China's central bank on Thursday used money market methods it hasn't used in a decade to discharge liquidity, postponing the prospect of a further cut in the reserve requirement ratio.
The People's Bank of China bought 20 billion yuan ($3.17 billion) worth of securities from selected banks, with a promise to sell them back 28 days later and charging a rate of 3.6 percent, according to a statement on its website.
It's the first time the central bank has used 28-day reverse repos since December 2002.
Simultaneously, the central bank also auctioned 35 billion-yuan seven-day reverse repos at a rate of 3.35 percent.
"The extension of the tenor of reverse repos suggests policymakers are continuing to favor temporary measures over cutting the required reserve ratio, which would be a permanent solution," Dariusz Kowalczyk, a senior economist and strategist at Credit Agricole CIB, wrote in a research note e-mailed to China Daily.
"It is possible that the reserve requirement ratio will not be cut anytime soon. This means that interbank liquidity will likely remain relatively tight."

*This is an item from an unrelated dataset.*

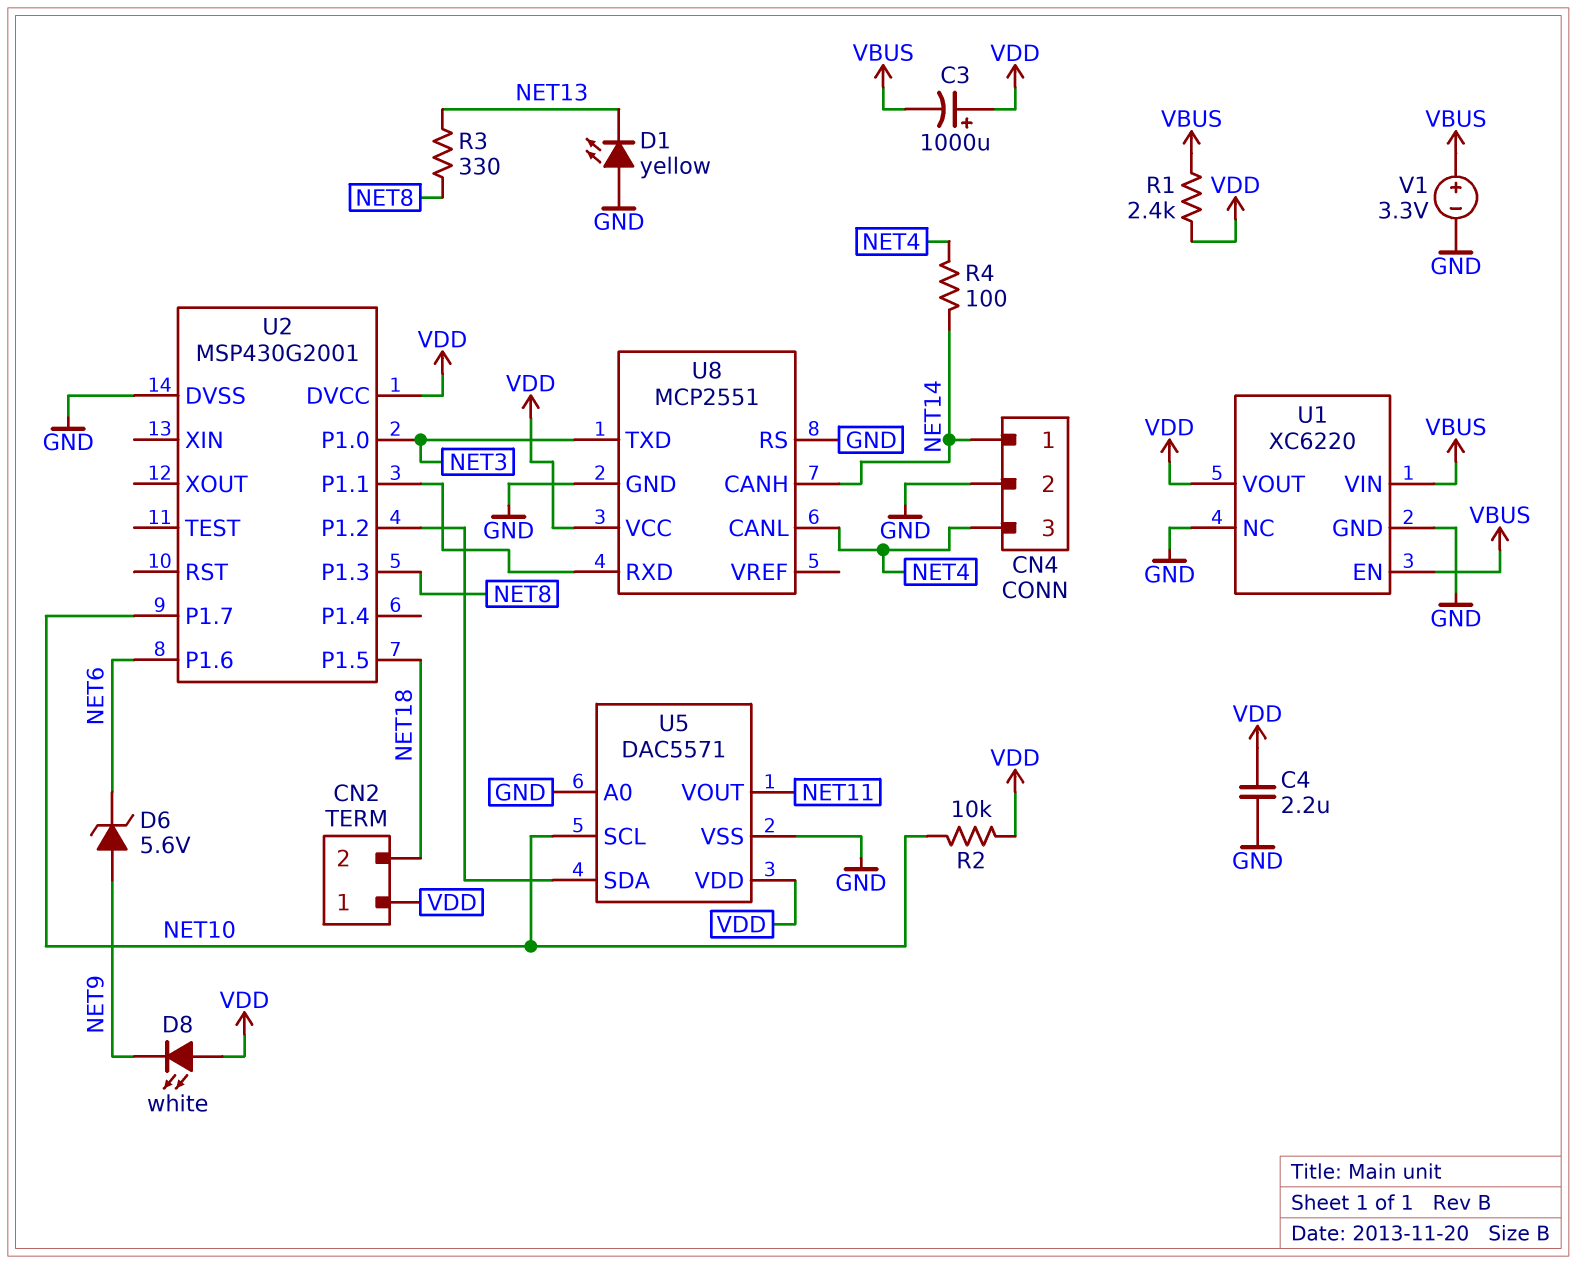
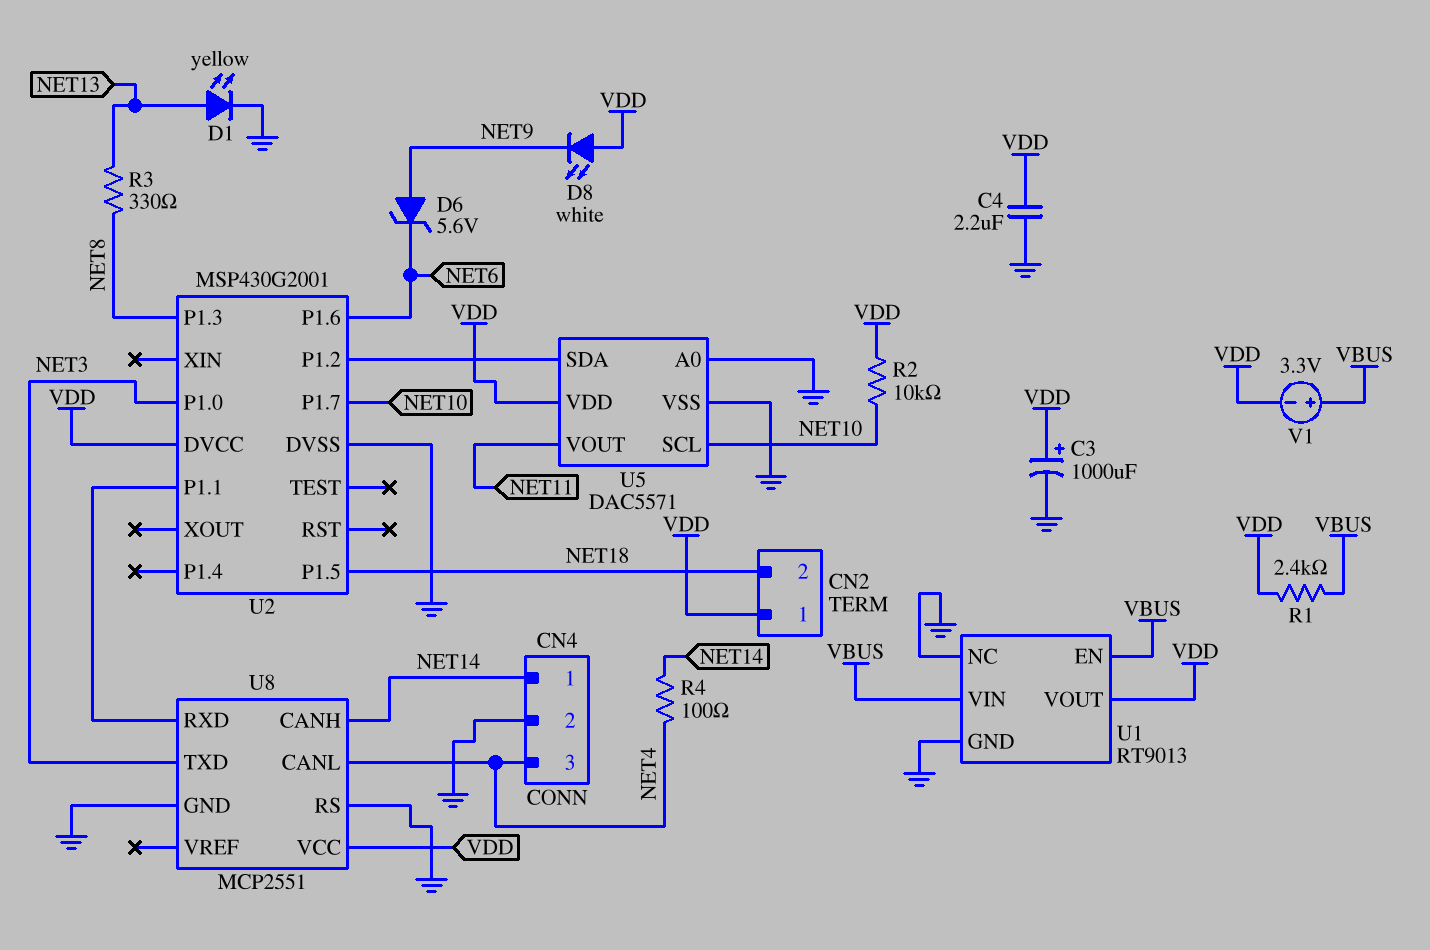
C3: 1000uF (plus VDD, minus VBUS) -> 1000uF (plus VDD, minus GND)
D1: LED yellow (A GND, K NET13) -> LED yellow (A NET13, K GND)
U1: XC6220 -> RT9013
V1: 3.3V (plus VBUS, minus GND) -> 3.3V (plus VBUS, minus VDD)

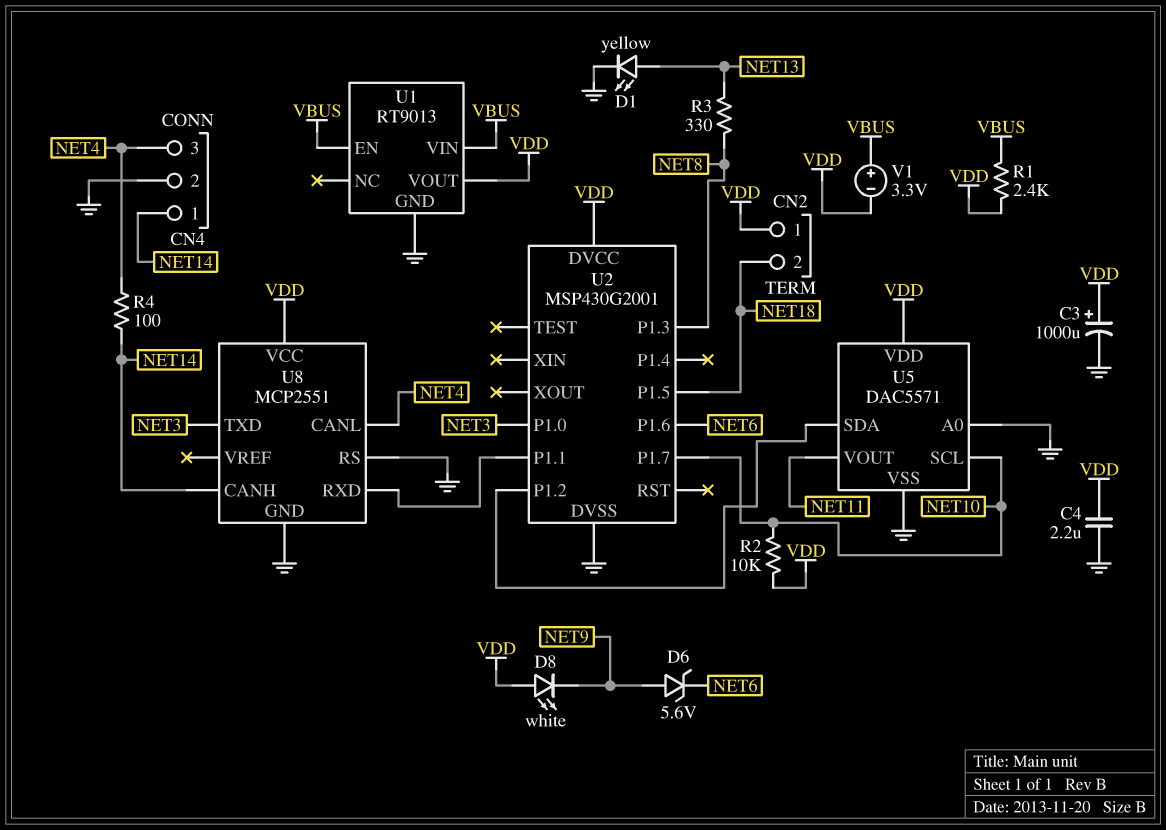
U1 pin NC: GND -> none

The reverse repo rates are lower than current market levels. But the move failed to ease the interbank lending rate on Thursday, as the new operations are smaller than maturing ones, in effect subtracting liquidity.

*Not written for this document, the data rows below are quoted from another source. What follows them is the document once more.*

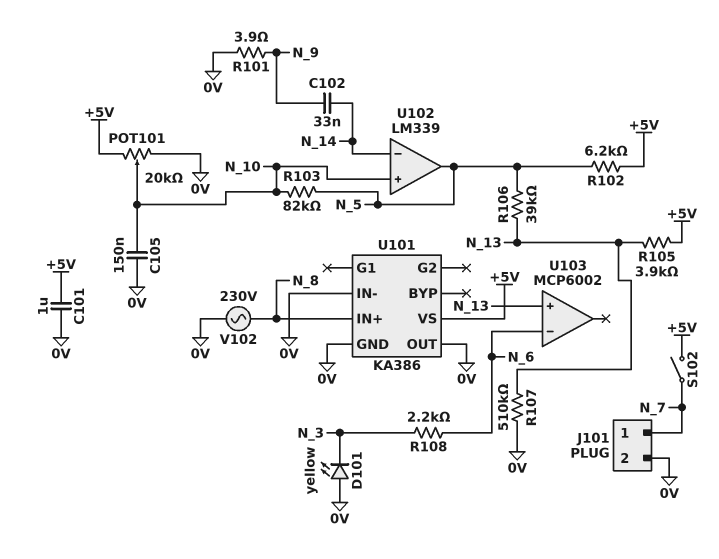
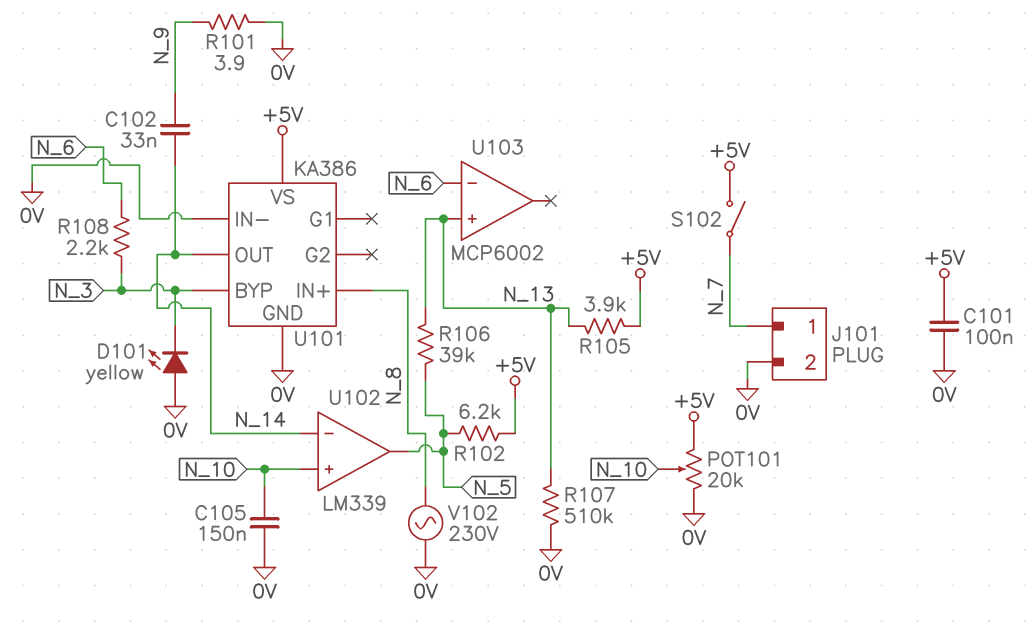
C101: 1uF (+5V, 0V) -> 100nF (+5V, 0V)
R103: 82k (N_5, N_10) -> none
U101 pin BYP: none -> N_3
U101 pin OUT: 0V -> N_14

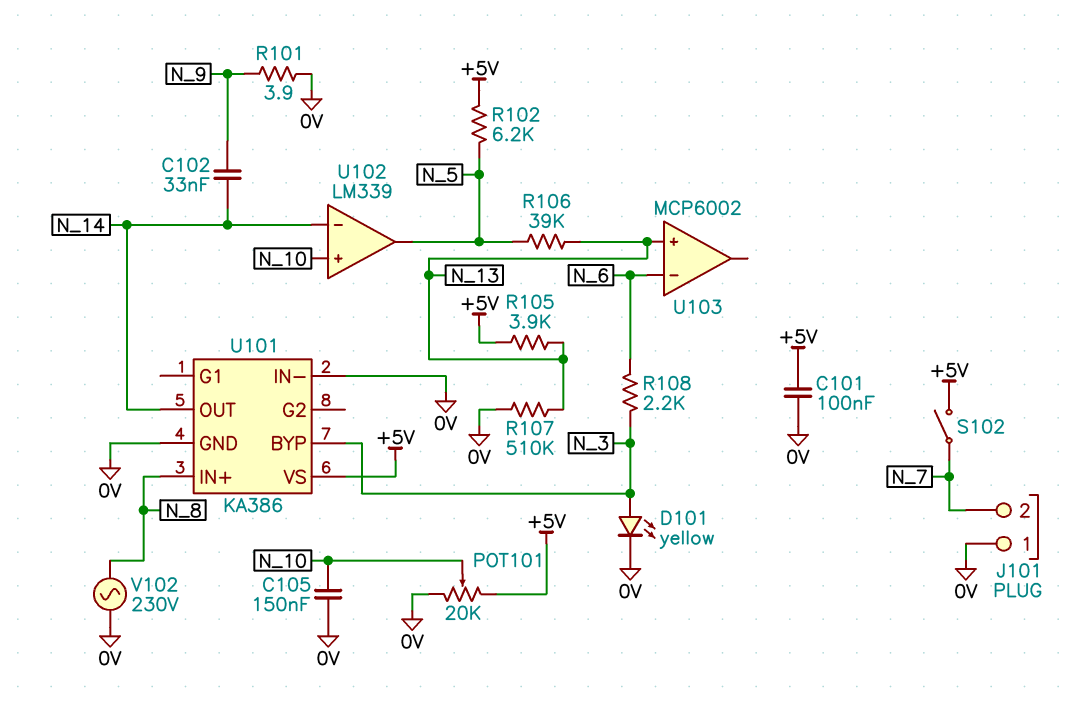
D101: LED yellow (A 0V, K N_3) -> LED yellow (A N_3, K 0V)
J101 pin 1: N_7 -> 0V
J101 pin 2: 0V -> N_7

Up to 165 billion yuan of former reverse repos mature this week. Subtracting mature central bank notes, repos and sales of new reserve repos, the week is set to see a net liquidity loss of 8 billion yuan.
On Thursday, most types of the Shanghai Interbank Offered Rate, the money market benchmark, increased. The overnight Shibor jumped 8.5 basis points to 2.6833 percent. The most actively traded seven-day Shibor edged up 0.04 basis points to 3.435 percent.
The one-month, three-month, six-month and nine-month Shibor increased. But 14 days and one year dropped slightly.
Mou Zhiyang, a fixed-asset researcher at Hualong Securities Co Ltd, said that the extended reserve repos came ahead of the expected cash reserve increase by lenders during the seven-day National Day holiday starting on Oct 1.
"It's in line with market expectations. The move alleviates central bank pressure to conduct massive 14-day reserve repos at month-end."
Chinese banks typically increase cash reserves by 1 percent during the National Day holiday, making available around 800 billion yuan, he added.
The market has been expecting a major fiscal and monetary stimulus after China's GDP growth hit a three-year low of 7.6 percent in the second quarter.
Kowalczyk said that the central bank's reluctance to cut the RRR indicates that monetary stimulus this time is much weaker than that in 2008 when China rolled out a 4 trillion yuan investment package that helped the country weather the global financial crisis relatively unscathed.
And that will make it difficult to fund large-scale infrastructure projects and makes any recovery gradual.
Equity market gains will be "tepid" under tight liquidity conditions, he added, dampening hopes that a recent uptick in the stock index will extend into a sustained rally.
The major Shanghai Composite Index dropped 0.76 percent, or 16.18 points, to 2110.38 points on Thursday. The Shanghai index jumped 3.7 percent on Sept 7, offering some relief for investors after previous slumps dragged the index close to the psychologically important 2000 points.
The index has fallen 4.05 percent so far this year. It dropped 1.2 percent over the past month.